# OBJECTIF DE L'EXERCICE:
Renvoyez mot pour mot le passage du texte proposé qui va de « Une religion s'entend » jusqu'à « cette foi spirituelle80. » inclus.

# TEXTE PROPOSÉ:
Les parties qui ont contracté légalement des mariages polygames dans leur pays d'origine et qui se sont installées par la suite au Canada devraient être en mesure de démontrer qu'elles ont subi un « préjudice exceptionnel » en raison de l'article 293 du Code criminel. On peut facilement les identifier à partir de leurs dossiers d'immigration et de réfugié de manière à ce que toute modification à la politique en matière de poursuite les rende immédiatement vulnérables à des accusations au criminel en vertu de l'article 293. À l'opposé, non seulement la plupart des membres du public canadien sont monogames, mais il n'y a aucun mécanisme pour identifier les personnes qui ne le sont pas, particulièrement si elles optent pour cacher leur situation familiale78. Dans ces circonstances, les femmes qui ont contracté légalement des mariages polygames dans leur pays d'origine et qui se sont installées par la suite au Canada devraient être en mesure qu'on fasse droit à leur prétention voulant qu'elles subissent un « préjudice exceptionnel » en raison de l'article 293 du Code criminel et devraient se voir accorder « qualité pour agir » dans une contestation de sa constitutionnalité. Les parties à des unions multiples qui vivent dans des communautés facilement identifiables où on accepte la pratique des unions multiples pourraient établir le bien-fondé de leur prétention selon laquelle elles subissent un « préjudice exceptionnel » en raison de l'article 293.

L'interdiction de la polygamie viole-t-elle un droit reconnu par la Charte?

Une contestation constitutionnelle de l'article 293 serait fort vraisemblablement fondée sur le droit à la liberté de religion qui est prévu à l'alinéa 2(a) de laCharte, et qui se lit comme suit : « Chacun a les libertés fondamentales suivantes : a) liberté de conscience et de religion79 ».

Les parties qui, pour des raisons religieuses, ont contracté des mariages polygames dans leur pays d'origine avant de s'installer au Canada ou qui se sont engagées dans une union multiple au Canada devraient démontrer leur adhésion à une « religion » au sens de la définition adoptée par la Cour suprême du Canada. Dans l'arrêt Anselem, le juge Iacobucci, au nom de la majorité des juges, a conclu :

Une religion s'entend typiquement d'un système particulier et complet de dogmes et de pratiques. En outre, une religion comporte généralement une croyance dans l'existence d'une puissance divine, surhumaine ou dominante. Essentiellement, la religion s'entend de profondes croyances ou convictions volontaires, qui se rattachent à la foi spirituelle de l'individu et qui sont intégralement liées à la façon dont celui-ci se définit et s'épanouit spirituellement, et les pratiques de cette religion permettent à l'individu de communiquer avec l'être divin ou avec le sujet ou l'objet de cette foi spirituelle80.

# DONNÉES EXTRAITES:
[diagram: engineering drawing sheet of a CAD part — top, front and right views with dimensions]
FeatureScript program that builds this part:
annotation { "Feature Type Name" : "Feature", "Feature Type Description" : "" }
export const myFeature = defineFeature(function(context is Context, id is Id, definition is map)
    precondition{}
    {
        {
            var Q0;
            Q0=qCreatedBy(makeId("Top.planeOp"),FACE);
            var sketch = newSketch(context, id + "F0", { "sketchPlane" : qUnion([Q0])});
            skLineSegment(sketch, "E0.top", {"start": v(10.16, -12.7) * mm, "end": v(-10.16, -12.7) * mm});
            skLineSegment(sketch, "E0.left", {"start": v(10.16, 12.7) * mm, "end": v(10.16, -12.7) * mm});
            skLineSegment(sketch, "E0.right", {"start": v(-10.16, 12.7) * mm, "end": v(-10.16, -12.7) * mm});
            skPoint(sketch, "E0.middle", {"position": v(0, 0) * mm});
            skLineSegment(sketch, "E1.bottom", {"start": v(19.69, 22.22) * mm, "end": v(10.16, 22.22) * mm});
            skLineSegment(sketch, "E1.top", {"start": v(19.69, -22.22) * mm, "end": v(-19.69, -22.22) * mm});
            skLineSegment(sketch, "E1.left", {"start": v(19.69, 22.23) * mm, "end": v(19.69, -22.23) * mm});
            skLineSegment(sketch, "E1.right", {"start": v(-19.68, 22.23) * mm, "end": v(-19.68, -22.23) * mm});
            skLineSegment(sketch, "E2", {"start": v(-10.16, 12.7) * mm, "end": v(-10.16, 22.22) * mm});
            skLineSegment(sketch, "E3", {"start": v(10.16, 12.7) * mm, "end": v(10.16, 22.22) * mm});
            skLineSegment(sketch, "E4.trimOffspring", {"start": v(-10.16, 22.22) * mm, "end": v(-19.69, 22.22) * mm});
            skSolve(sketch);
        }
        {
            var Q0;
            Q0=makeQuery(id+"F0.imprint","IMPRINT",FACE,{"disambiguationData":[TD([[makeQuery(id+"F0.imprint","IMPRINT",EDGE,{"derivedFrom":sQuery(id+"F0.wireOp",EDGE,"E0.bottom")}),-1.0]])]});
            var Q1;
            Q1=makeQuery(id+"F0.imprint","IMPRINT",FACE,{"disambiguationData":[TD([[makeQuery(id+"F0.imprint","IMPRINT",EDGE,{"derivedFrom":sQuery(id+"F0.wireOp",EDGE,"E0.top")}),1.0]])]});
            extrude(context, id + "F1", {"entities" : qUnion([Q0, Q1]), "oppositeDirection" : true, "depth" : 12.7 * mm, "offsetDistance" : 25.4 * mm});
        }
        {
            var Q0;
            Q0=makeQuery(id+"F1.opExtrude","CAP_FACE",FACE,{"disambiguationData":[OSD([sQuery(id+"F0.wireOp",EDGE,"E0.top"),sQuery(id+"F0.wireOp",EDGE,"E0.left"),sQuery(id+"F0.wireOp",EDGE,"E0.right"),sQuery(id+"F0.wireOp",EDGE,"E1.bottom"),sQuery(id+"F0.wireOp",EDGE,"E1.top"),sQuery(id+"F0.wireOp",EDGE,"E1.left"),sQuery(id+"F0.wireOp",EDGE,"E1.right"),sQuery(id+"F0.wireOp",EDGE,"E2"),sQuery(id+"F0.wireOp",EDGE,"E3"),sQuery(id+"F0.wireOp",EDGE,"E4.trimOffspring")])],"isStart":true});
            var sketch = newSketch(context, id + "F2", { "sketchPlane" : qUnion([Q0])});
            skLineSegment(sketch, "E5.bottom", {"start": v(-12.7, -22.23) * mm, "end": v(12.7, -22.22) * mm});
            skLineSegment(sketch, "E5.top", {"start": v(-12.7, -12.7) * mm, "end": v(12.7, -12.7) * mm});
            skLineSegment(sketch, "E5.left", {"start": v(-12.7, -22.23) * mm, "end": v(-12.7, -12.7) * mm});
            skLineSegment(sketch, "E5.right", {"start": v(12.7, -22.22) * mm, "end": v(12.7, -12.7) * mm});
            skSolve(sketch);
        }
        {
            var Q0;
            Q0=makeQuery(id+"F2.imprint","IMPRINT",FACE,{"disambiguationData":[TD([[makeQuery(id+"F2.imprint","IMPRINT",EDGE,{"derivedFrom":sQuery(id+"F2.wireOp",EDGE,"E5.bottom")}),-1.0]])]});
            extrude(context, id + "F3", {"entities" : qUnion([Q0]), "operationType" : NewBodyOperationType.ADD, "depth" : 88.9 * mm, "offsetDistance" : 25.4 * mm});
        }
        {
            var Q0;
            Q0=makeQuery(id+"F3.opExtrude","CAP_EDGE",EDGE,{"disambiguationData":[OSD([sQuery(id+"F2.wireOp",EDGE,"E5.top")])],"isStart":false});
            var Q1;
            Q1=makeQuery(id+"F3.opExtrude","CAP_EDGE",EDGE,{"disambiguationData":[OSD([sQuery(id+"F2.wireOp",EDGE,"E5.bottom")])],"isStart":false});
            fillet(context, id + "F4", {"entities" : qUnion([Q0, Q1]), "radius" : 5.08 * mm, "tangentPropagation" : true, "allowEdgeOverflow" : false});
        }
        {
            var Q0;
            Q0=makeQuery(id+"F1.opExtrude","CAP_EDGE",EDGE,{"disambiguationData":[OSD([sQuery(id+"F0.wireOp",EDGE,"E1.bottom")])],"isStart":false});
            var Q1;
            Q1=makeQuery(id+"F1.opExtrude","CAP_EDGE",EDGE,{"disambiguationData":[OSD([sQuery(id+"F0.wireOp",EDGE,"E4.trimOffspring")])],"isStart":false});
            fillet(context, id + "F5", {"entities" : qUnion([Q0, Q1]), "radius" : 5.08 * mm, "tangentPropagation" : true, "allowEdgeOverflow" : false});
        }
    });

# SOLUTION DU PROBLÈME:
Une religion s'entend typiquement d'un système particulier et complet de dogmes et de pratiques. En outre, une religion comporte généralement une croyance dans l'existence d'une puissance divine, surhumaine ou dominante. Essentiellement, la religion s'entend de profondes croyances ou convictions volontaires, qui se rattachent à la foi spirituelle de l'individu et qui sont intégralement liées à la façon dont celui-ci se définit et s'épanouit spirituellement, et les pratiques de cette religion permettent à l'individu de communiquer avec l'être divin ou avec le sujet ou l'objet de cette foi spirituelle80.